Did you know that federal tax law allows you to claim a credit when you pay someone to care for your kids while you’re at work? The child and dependent care credit is valuable because it reduces the amount of tax you owe dollar-for-dollar.
Here’s an overview of the rules:
- The child care expenses must be work-related. This requirement means you have to pay for childcare so you can work or actively look for work. If you’re married, you and your spouse must both work. There are exceptions to this “earned income” rule for spouses who are full-time students or who are not able to care for themselves due to mental or physical limitations.
- The expenses generally must be paid for care of your under-age-13 child. However, expenses you pay to care for a physically or mentally disabled spouse or adult dependent may also count.

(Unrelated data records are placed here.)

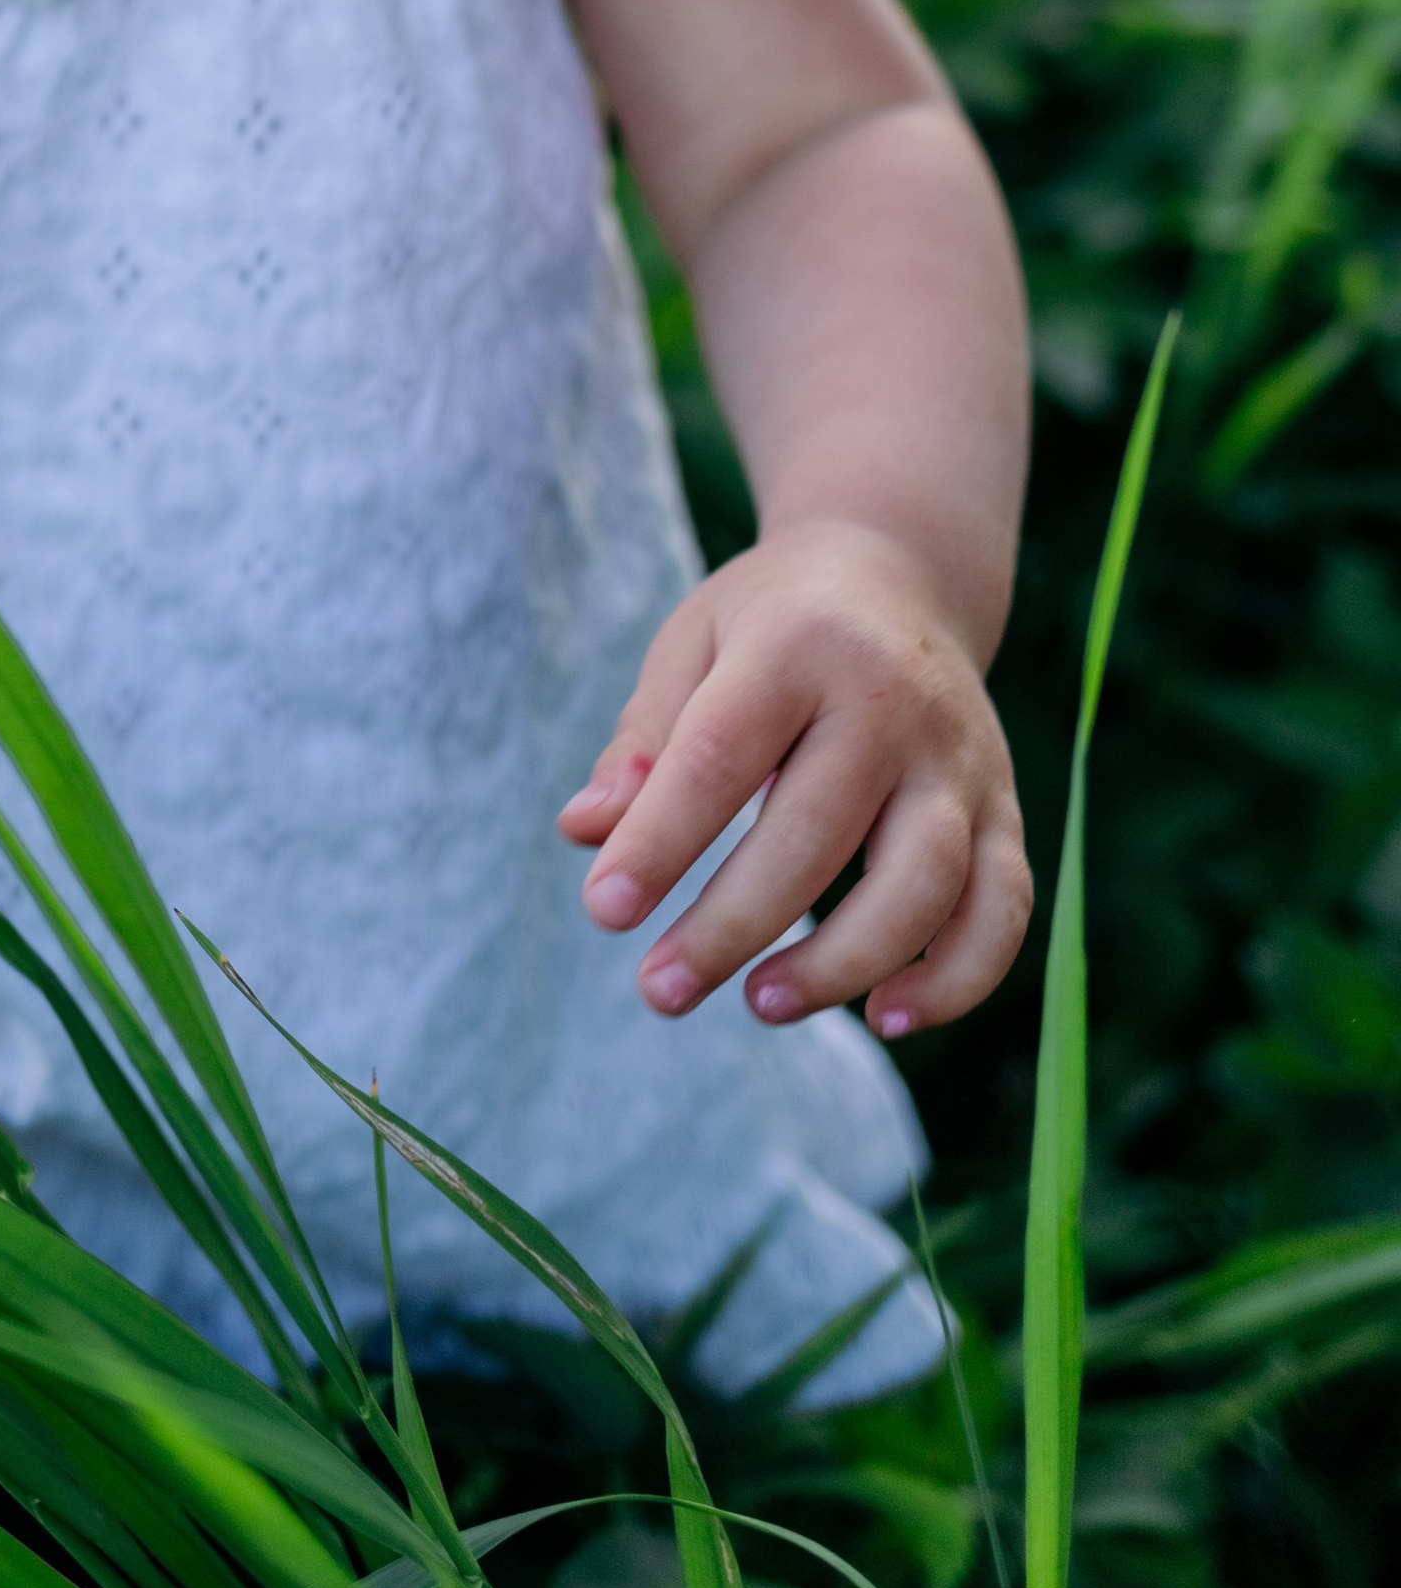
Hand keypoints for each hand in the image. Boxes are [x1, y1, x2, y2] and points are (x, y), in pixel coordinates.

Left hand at [556, 519, 1030, 1037]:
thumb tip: (586, 833)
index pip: (720, 756)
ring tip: (758, 1003)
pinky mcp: (1002, 807)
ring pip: (923, 884)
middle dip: (731, 926)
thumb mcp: (693, 644)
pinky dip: (957, 978)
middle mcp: (891, 699)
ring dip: (841, 964)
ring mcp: (960, 758)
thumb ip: (644, 741)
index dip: (660, 843)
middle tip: (659, 990)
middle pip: (816, 833)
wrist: (903, 572)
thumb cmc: (770, 621)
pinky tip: (886, 1015)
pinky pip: (1002, 908)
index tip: (605, 912)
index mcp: (797, 644)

- The expenses must be paid to someone who is not your dependent. Amounts you pay your spouse, your child’s parent (such as an ex-spouse), anyone claimed as a dependent on your tax return, or your own child age 18 or younger, don’t qualify for the credit. For example, if you pay your 17-year-old dependent child to watch a younger sibling, that expense doesn’t count for purposes of claiming the credit.
- The care provider has to be identified on your tax return. You’ll typically need to show the name, address, and taxpayer identification number. You can request this information by asking your provider to complete “Form W-10, Dependent Care Provider’s Identification and Certification.”
- The amount you can claim depends on how much you spend for the care up to a dollar limit of $3,000 of expenses for one dependent and $6,000 for two or more dependents.